The University of Arizona

College of Agriculture and Life Sciences

Tierra Seca Club participants and contributes to the Annual Summer Meeting the Society for Range Management Arizona Section.

Tuesday, August 19, 2014

August 14th and 15th in Show Low, Az, students of Tierra Seca were met by cool temperatures, great barbeque, and presentations given by a wide variety of professionals representing both natural resource management and research at the annual meeting of the Arizona section of the Society for Range Management.  Among those represented were the US Forest Service, Arizona State Land Department, Natural Resources Conservation Service, Arizona’s three large universities, and various ranchers from around the state.  In addition to celebrating 100 years of community partnership through the cooperative extension, this meeting focused on the 20+ year accomplishments of the White Mountains grassland and forest ecosystem restoration partnership. 

Thursday and Friday were very exciting days for members.  Scientists presented some of their latest research, ranchers shared personal stories, and top members of various state agencies told of the latest developments in partnerships and programs that are taking place at this very moment.  Friday was marked by a field day to showcase some of the local ranches and the effects of various management practices to thin stands of pinyon, juniper and ponderosa pine to reduce fuel levels.

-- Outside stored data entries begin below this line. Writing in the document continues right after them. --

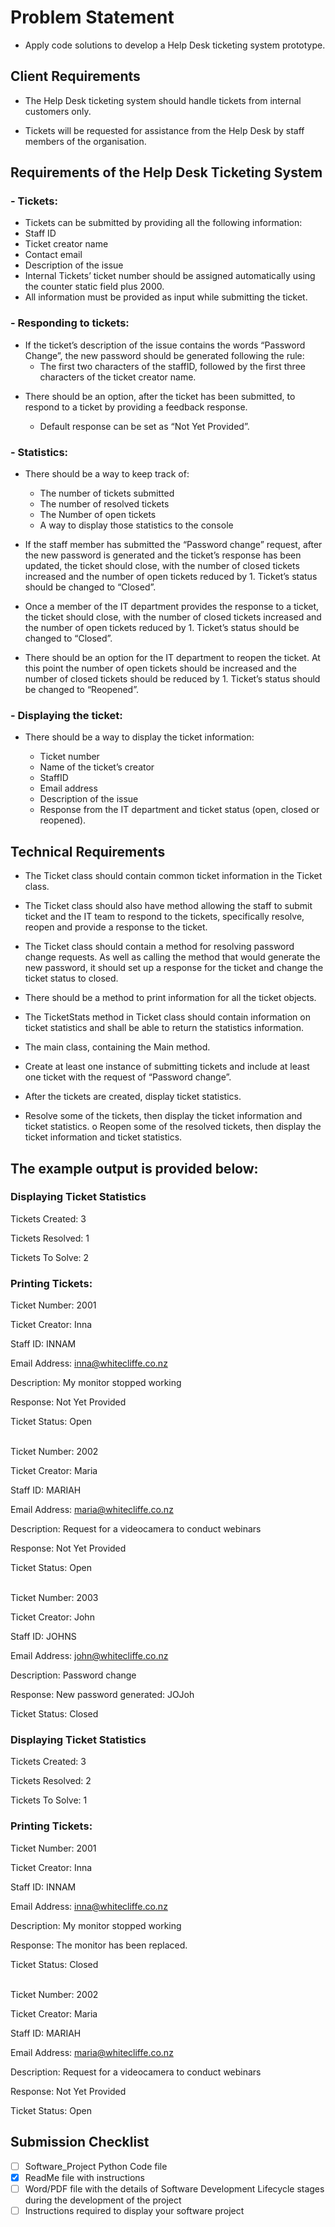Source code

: # Problem Statement

- Apply code solutions to develop a Help Desk ticketing system prototype.

## Client Requirements

- The Help Desk ticketing system should handle tickets from internal customers only.

- Tickets will be requested for assistance from the Help Desk by staff members of the organisation.

## Requirements of the Help Desk Ticketing System

### - Tickets:

- Tickets can be submitted by providing all the following information:
- Staff ID
- Ticket creator name
- Contact email
- Description of the issue
- Internal Tickets’ ticket number should be assigned automatically using the counter static field plus 2000.
- All information must be provided as input while submitting the ticket.

### - Responding to tickets:

- If the ticket’s description of the issue contains the words “Password Change”, the new password should be generated
  following the rule:
    - The first two characters of the staffID, followed by the first three characters of the ticket creator name.

<!-- Hint: (can be useful to consider: split(), join(), string operations) -->

- There should be an option, after the ticket has been submitted, to respond to a ticket by providing a feedback
  response.

    - Default response can be set as “Not Yet Provided”.

### - Statistics:

- There should be a way to keep track of:

    - The number of tickets submitted
    - The number of resolved tickets
    - The Number of open tickets
    - A way to display those statistics to the console


- If the staff member has submitted the “Password change” request, after the new password is generated and the ticket’s
  response has been updated, the ticket should close, with the number of closed tickets increased and the number of open
  tickets reduced by 1. Ticket’s status should be changed to “Closed”.


- Once a member of the IT department provides the response to a ticket, the ticket should close, with the number of
  closed tickets increased and the number of open tickets reduced by 1. Ticket’s status should be changed to “Closed”.


- There should be an option for the IT department to reopen the ticket. At this point the number of open tickets should
  be increased and the number of closed tickets should be reduced by 1. Ticket’s status should be changed to “Reopened”.

### - Displaying the ticket:

- There should be a way to display the ticket information:

    - Ticket number
    - Name of the ticket’s creator
    - StaffID
    - Email address
    - Description of the issue
    - Response from the IT department and ticket status (open, closed or reopened).

## Technical Requirements

- The Ticket class should contain common ticket information in the Ticket class.


- The Ticket class should also have method allowing the staff to submit ticket and the IT team to respond to the
  tickets, specifically resolve, reopen and provide a response to the ticket.


- The Ticket class should contain a method for resolving password change requests. As well as calling the method that
  would generate the new password, it should set up a response for the ticket and change the ticket status to closed.


- There should be a method to print information for all the ticket objects.
  <!-- Hint: research and use List<Ticket> -->


- The TicketStats method in Ticket class should contain information on ticket statistics and shall be able to return the
  statistics information.


- The main class, containing the Main method.


- Create at least one instance of submitting tickets and include at least one ticket with the request of “Password
  change”.


- After the tickets are created, display ticket statistics.


- Resolve some of the tickets, then display the ticket information and ticket statistics. o Reopen some of the resolved
  tickets, then display the ticket information and ticket statistics.

## The example output is provided below:

### Displaying Ticket Statistics

Tickets Created: 3

Tickets Resolved: 1

Tickets To Solve: 2

### Printing Tickets:

Ticket Number: 2001

Ticket Creator: Inna

Staff ID: INNAM

Email Address: inna@whitecliffe.co.nz

Description: My monitor stopped working

Response: Not Yet Provided

Ticket Status: Open

<br />
Ticket Number: 2002

Ticket Creator: Maria

Staff ID: MARIAH

Email Address: maria@whitecliffe.co.nz

Description: Request for a videocamera to conduct webinars

Response: Not Yet Provided

Ticket Status: Open

<br />
Ticket Number: 2003

Ticket Creator: John

Staff ID: JOHNS

Email Address: john@whitecliffe.co.nz

Description: Password change

Response: New password generated: JOJoh

Ticket Status: Closed

### Displaying Ticket Statistics

Tickets Created: 3

Tickets Resolved: 2

Tickets To Solve: 1

### Printing Tickets:

Ticket Number: 2001

Ticket Creator: Inna

Staff ID: INNAM

Email Address: inna@whitecliffe.co.nz

Description: My monitor stopped working

Response: The monitor has been replaced.

Ticket Status: Closed

<br />
Ticket Number: 2002

Ticket Creator: Maria

Staff ID: MARIAH

Email Address: maria@whitecliffe.co.nz

Description: Request for a videocamera to conduct webinars

Response: Not Yet Provided

Ticket Status: Open

## Submission Checklist

- [ ] Software_Project Python Code file
- [x] ReadMe file with instructions
- [ ] Word/PDF file with the details of Software Development Lifecycle stages during the development of the project
- [ ] Instructions required to display your software project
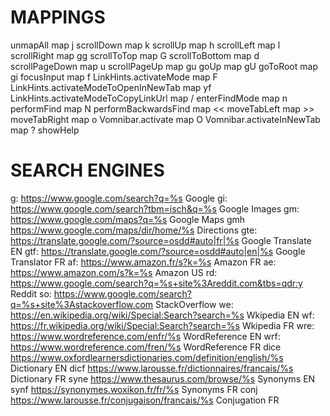 # MAPPINGS
unmapAll
map j scrollDown
map k scrollUp
map h scrollLeft
map l scrollRight
map gg scrollToTop
map G scrollToBottom
map d scrollPageDown
map u scrollPageUp
map gu goUp
map gU goToRoot
map gi focusInput
map f LinkHints.activateMode
map F LinkHints.activateModeToOpenInNewTab
map yf LinkHints.activateModeToCopyLinkUrl
map / enterFindMode
map n performFind
map N performBackwardsFind
map << moveTabLeft
map >> moveTabRight
map o Vomnibar.activate
map O Vomnibar.activateInNewTab
map ? showHelp

# SEARCH ENGINES
g: https://www.google.com/search?q=%s Google
gi: https://www.google.com/search?tbm=isch&q=%s Google Images
gm: https://www.google.com/maps?q=%s Google Maps
gmh https://www.google.com/maps/dir/home/%s Directions
gte: https://translate.google.com/?source=osdd#auto|fr|%s Google Translate EN
gtf: https://translate.google.com/?source=osdd#auto|en|%s Google Translator FR
af: https://www.amazon.fr/s?k=%s Amazon FR
ae: https://www.amazon.com/s?k=%s Amazon US
rd: https://www.google.com/search?q=%s+site%3Areddit.com&tbs=qdr:y Reddit
so: https://www.google.com/search?q=%s+site%3Astackoverflow.com StackOverflow
we: https://en.wikipedia.org/wiki/Special:Search?search=%s Wkipedia EN
wf: https://fr.wikipedia.org/wiki/Special:Search?search=%s Wkipedia FR
wre: https://www.wordreference.com/enfr/%s WordReference EN
wrf: https://www.wordreference.com/fren/%s WordReference FR
dice https://www.oxfordlearnersdictionaries.com/definition/english/%s Dictionary EN
dicf https://www.larousse.fr/dictionnaires/francais/%s Dictionary FR
syne https://www.thesaurus.com/browse/%s Synonyms EN
synf https://synonymes.woxikon.fr/fr/%s Synonyms FR
conj https://www.larousse.fr/conjugaison/francais/%s Conjugation FR
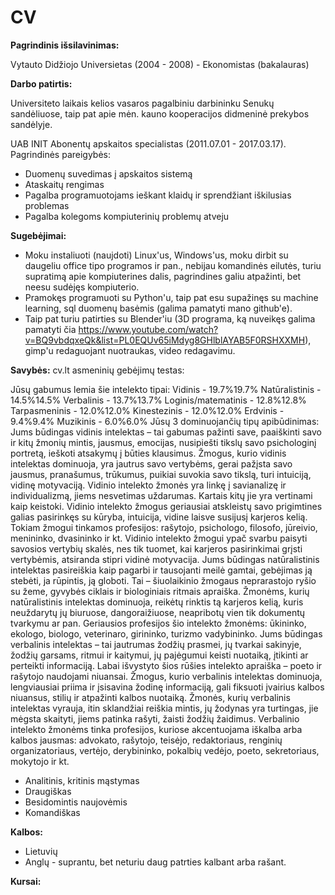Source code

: # CV
**Pagrindinis išsilavinimas:**

Vytauto Didžiojo Universietas (2004 - 2008) - Ekonomistas (bakalauras)

**Darbo patirtis:**

Universiteto laikais kelios vasaros pagalbiniu darbininku Senukų sandėliuose, taip pat apie mėn. kauno kooperacijos didmeninė prekybos sandėlyje.

UAB INIT Abonentų apskaitos specialistas (2011.07.01 - 2017.03.17). Pagrindinės pareigybės:
  * Duomenų suvedimas į apskaitos sistemą
  * Ataskaitų rengimas
  * Pagalba programuotojams ieškant klaidų ir sprendžiant iškilusias problemas
  * Pagalba kolegoms kompiuterinių problemų atveju

**Sugebėjimai:**

  * Moku instaliuoti (naujdoti) Linux'us, Windows'us, moku dirbit su daugeliu office tipo programos ir pan., nebijau komandinės eilutės, turiu supratimą apie kompiuterines dalis, pagrindines galiu atpažinti, bet neesu sudėjęs kompiuterio.
  * Pramokęs programuoti su Python'u, taip pat esu supažinęs su machine learning, sql duomenų basėmis (galima pamatyti mano github'e).
  * Taip pat turiu patirties su Blender'iu (3D programa, ką nuveikęs galima pamatyti čia https://www.youtube.com/watch?v=BQ9vbdqxeQk&list=PL0EQUv65iMdyg8GHlblAYAB5F0RSHXXMH), gimp'u redaguojant nuotraukas, video redagavimu.
  
  **Savybės:**
  cv.lt asmeninių gebėjimų testas:
  
  Jūsų gabumus lemia šie intelekto tipai:
  Vidinis - 19.7%19.7%
  Natūralistinis - 14.5%14.5%
  Verbalinis - 13.7%13.7% 
  Loginis/matematinis - 12.8%12.8%
  Tarpasmeninis - 12.0%12.0% 
  Kinestezinis - 12.0%12.0%
  Erdvinis - 9.4%9.4%
  Muzikinis - 6.0%6.0%
  Jūsų 3 dominuojančių tipų apibūdinimas:
Jums būdingas vidinis intelektas – tai gabumas pažinti save, paaiškinti savo ir kitų žmonių mintis, jausmus, emocijas, nusipiešti tikslų savo psichologinį portretą, ieškoti atsakymų į būties klausimus. Žmogus, kurio vidinis intelektas dominuoja, yra jautrus savo vertybėms, gerai pažįsta savo jausmus, pranašumus, trūkumus, puikiai suvokia savo tikslą, turi intuiciją, vidinę motyvaciją. Vidinio intelekto žmonės yra linkę į savianalizę ir individualizmą, jiems nesvetimas uždarumas. Kartais kitų jie yra vertinami kaip keistoki. Vidinio intelekto žmogus geriausiai atskleistų savo prigimtines galias pasirinkęs su kūryba, intuicija, vidine laisve susijusį karjeros kelią. Tokiam žmogui tinkamos profesijos: rašytojo, psichologo, filosofo, jūreivio, menininko, dvasininko ir kt. Vidinio intelekto žmogui ypač svarbu paisyti savosios vertybių skalės, nes tik tuomet, kai karjeros pasirinkimai grįsti vertybėmis, atsiranda stipri vidinė motyvacija.
Jums būdingas natūralistinis intelektas pasireiškia kaip pagarbi ir tausojanti meilė gamtai, gebėjimas ją stebėti, ja rūpintis, ją globoti. Tai – šiuolaikinio žmogaus neprarastojo ryšio su žeme, gyvybės ciklais ir biologiniais ritmais apraiška. Žmonėms, kurių natūralistinis intelektas dominuoja, reikėtų rinktis tą karjeros kelią, kuris neuždarytų jų biuruose, dangoraižiuose, neapribotų vien tik dokumentų tvarkymu ar pan. Geriausios profesijos šio intelekto žmonėms: ūkininko, ekologo, biologo, veterinaro, girininko, turizmo vadybininko.
Jums būdingas verbalinis intelektas – tai jautrumas žodžių prasmei, jų tvarkai sakinyje, žodžių garsams, ritmui ir kaitymui, jų pajėgumui keisti nuotaiką, įtikinti ar perteikti informaciją. Labai išvystyto šios rūšies intelekto apraiška – poeto ir rašytojo naudojami niuansai. Žmogus, kurio verbalinis intelektas dominuoja, lengviausiai priima ir įsisavina žodinę informaciją, gali fiksuoti įvairius kalbos niuansus, stilių ir atpažinti kalbos nuotaiką. Žmonės, kurių verbalinis intelektas vyrauja, itin sklandžiai reiškia mintis, jų žodynas yra turtingas, jie mėgsta skaityti, jiems patinka rašyti, žaisti žodžių žaidimus. Verbalinio intelekto žmonėms tinka profesijos, kuriose akcentuojama iškalba arba kalbos jausmas: advokato, rašytojo, teisėjo, redaktoriaus, renginių organizatoriaus, vertėjo, derybininko, pokalbių vedėjo, poeto, sekretoriaus, mokytojo ir kt.
  
  * Analitinis, kritinis mąstymas
  * Draugiškas
  * Besidomintis naujovėmis
  * Komandiškas
  
  **Kalbos:**
   
  * Lietuvių
  * Anglų - suprantu, bet neturiu daug patrties kalbant arba rašant.
  
  **Kursai:**
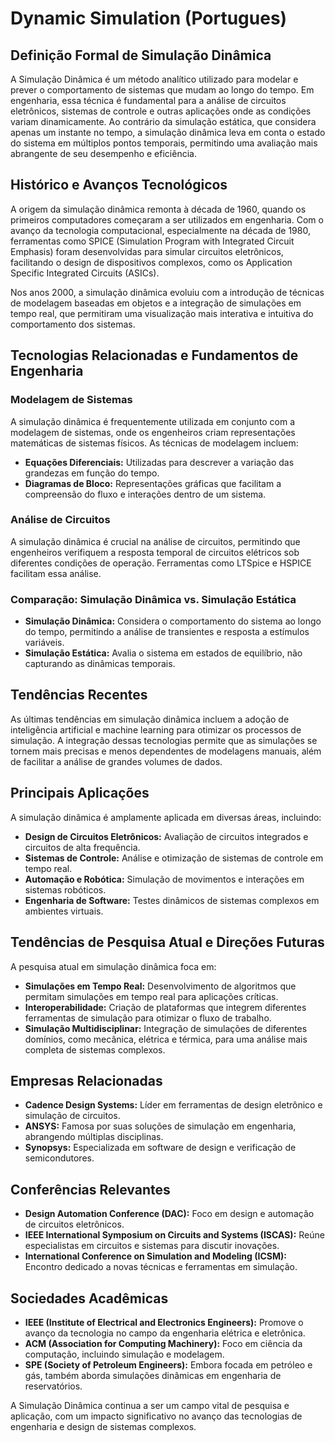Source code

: # Dynamic Simulation (Portugues)

## Definição Formal de Simulação Dinâmica

A Simulação Dinâmica é um método analítico utilizado para modelar e prever o comportamento de sistemas que mudam ao longo do tempo. Em engenharia, essa técnica é fundamental para a análise de circuitos eletrônicos, sistemas de controle e outras aplicações onde as condições variam dinamicamente. Ao contrário da simulação estática, que considera apenas um instante no tempo, a simulação dinâmica leva em conta o estado do sistema em múltiplos pontos temporais, permitindo uma avaliação mais abrangente de seu desempenho e eficiência.

## Histórico e Avanços Tecnológicos

A origem da simulação dinâmica remonta à década de 1960, quando os primeiros computadores começaram a ser utilizados em engenharia. Com o avanço da tecnologia computacional, especialmente na década de 1980, ferramentas como SPICE (Simulation Program with Integrated Circuit Emphasis) foram desenvolvidas para simular circuitos eletrônicos, facilitando o design de dispositivos complexos, como os Application Specific Integrated Circuits (ASICs).

Nos anos 2000, a simulação dinâmica evoluiu com a introdução de técnicas de modelagem baseadas em objetos e a integração de simulações em tempo real, que permitiram uma visualização mais interativa e intuitiva do comportamento dos sistemas.

## Tecnologias Relacionadas e Fundamentos de Engenharia

### Modelagem de Sistemas

A simulação dinâmica é frequentemente utilizada em conjunto com a modelagem de sistemas, onde os engenheiros criam representações matemáticas de sistemas físicos. As técnicas de modelagem incluem:

- **Equações Diferenciais:** Utilizadas para descrever a variação das grandezas em função do tempo.
- **Diagramas de Bloco:** Representações gráficas que facilitam a compreensão do fluxo e interações dentro de um sistema.

### Análise de Circuitos

A simulação dinâmica é crucial na análise de circuitos, permitindo que engenheiros verifiquem a resposta temporal de circuitos elétricos sob diferentes condições de operação. Ferramentas como LTSpice e HSPICE facilitam essa análise.

### Comparação: Simulação Dinâmica vs. Simulação Estática

- **Simulação Dinâmica:** Considera o comportamento do sistema ao longo do tempo, permitindo a análise de transientes e resposta a estímulos variáveis.
- **Simulação Estática:** Avalia o sistema em estados de equilíbrio, não capturando as dinâmicas temporais.

## Tendências Recentes

As últimas tendências em simulação dinâmica incluem a adoção de inteligência artificial e machine learning para otimizar os processos de simulação. A integração dessas tecnologias permite que as simulações se tornem mais precisas e menos dependentes de modelagens manuais, além de facilitar a análise de grandes volumes de dados.

## Principais Aplicações

A simulação dinâmica é amplamente aplicada em diversas áreas, incluindo:

- **Design de Circuitos Eletrônicos:** Avaliação de circuitos integrados e circuitos de alta frequência.
- **Sistemas de Controle:** Análise e otimização de sistemas de controle em tempo real.
- **Automação e Robótica:** Simulação de movimentos e interações em sistemas robóticos.
- **Engenharia de Software:** Testes dinâmicos de sistemas complexos em ambientes virtuais.

## Tendências de Pesquisa Atual e Direções Futuras

A pesquisa atual em simulação dinâmica foca em:

- **Simulações em Tempo Real:** Desenvolvimento de algoritmos que permitam simulações em tempo real para aplicações críticas.
- **Interoperabilidade:** Criação de plataformas que integrem diferentes ferramentas de simulação para otimizar o fluxo de trabalho.
- **Simulação Multidisciplinar:** Integração de simulações de diferentes domínios, como mecânica, elétrica e térmica, para uma análise mais completa de sistemas complexos.

## Empresas Relacionadas

- **Cadence Design Systems:** Líder em ferramentas de design eletrônico e simulação de circuitos.
- **ANSYS:** Famosa por suas soluções de simulação em engenharia, abrangendo múltiplas disciplinas.
- **Synopsys:** Especializada em software de design e verificação de semicondutores.

## Conferências Relevantes

- **Design Automation Conference (DAC):** Foco em design e automação de circuitos eletrônicos.
- **IEEE International Symposium on Circuits and Systems (ISCAS):** Reúne especialistas em circuitos e sistemas para discutir inovações.
- **International Conference on Simulation and Modeling (ICSM):** Encontro dedicado a novas técnicas e ferramentas em simulação.

## Sociedades Acadêmicas

- **IEEE (Institute of Electrical and Electronics Engineers):** Promove o avanço da tecnologia no campo da engenharia elétrica e eletrônica.
- **ACM (Association for Computing Machinery):** Foco em ciência da computação, incluindo simulação e modelagem.
- **SPE (Society of Petroleum Engineers):** Embora focada em petróleo e gás, também aborda simulações dinâmicas em engenharia de reservatórios.

A Simulação Dinâmica continua a ser um campo vital de pesquisa e aplicação, com um impacto significativo no avanço das tecnologias de engenharia e design de sistemas complexos.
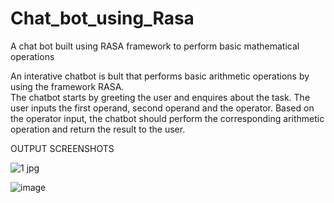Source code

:# Chat_bot_using_Rasa
A chat bot built using RASA framework to perform basic mathematical operations

An interative chatbot is bult that performs basic arithmetic operations by using the framework RASA.  
The chatbot starts by greeting the user and enquires about the task. The user inputs the first operand, second operand and the operator.
Based on the operator input, the chatbot should perform the corresponding arithmetic operation and return the result to the user.

OUTPUT SCREENSHOTS


![1 jpg](https://user-images.githubusercontent.com/117065037/221853438-3e489f9a-5302-4c49-8c11-4fd04d738a5a.png)

![image](https://user-images.githubusercontent.com/117065037/221853672-d0303761-a20e-45c0-80ea-11c078c54e47.png)

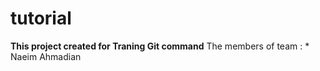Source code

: # tutorial

**This project created for Traning Git command**
The members of team :
    * Naeim Ahmadian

Tierra Seca members not only benefited from networking with some of Arizona’s greatest working professionals, but they also contributed Thursday morning by providing a hearty burrito breakfast to attendees of the conference.  An early wakeup call did not faze the students one bit, and their delicious food was even patronized by Dean Burgess.

Emilio Corella, Sophia Leone, Emily Pecilunas, Cassidy Solper, and Leland Sutter represented Tierra Seca and the University of Arizona, and were supported by their club advisor Dr. Mitch McClaran.

This panoramic picture shows the effects of the June 2014 San Juan fire in Apache-Sitegraves National Forest. The left side experienced a severe crown fire and the fire dropped to the ground on the right side of the image.  The right had pine density thinned prior to the fire, and this resulted in the lower intensity fire and no tree mortality. All trees died on the left side because of high fire intensity.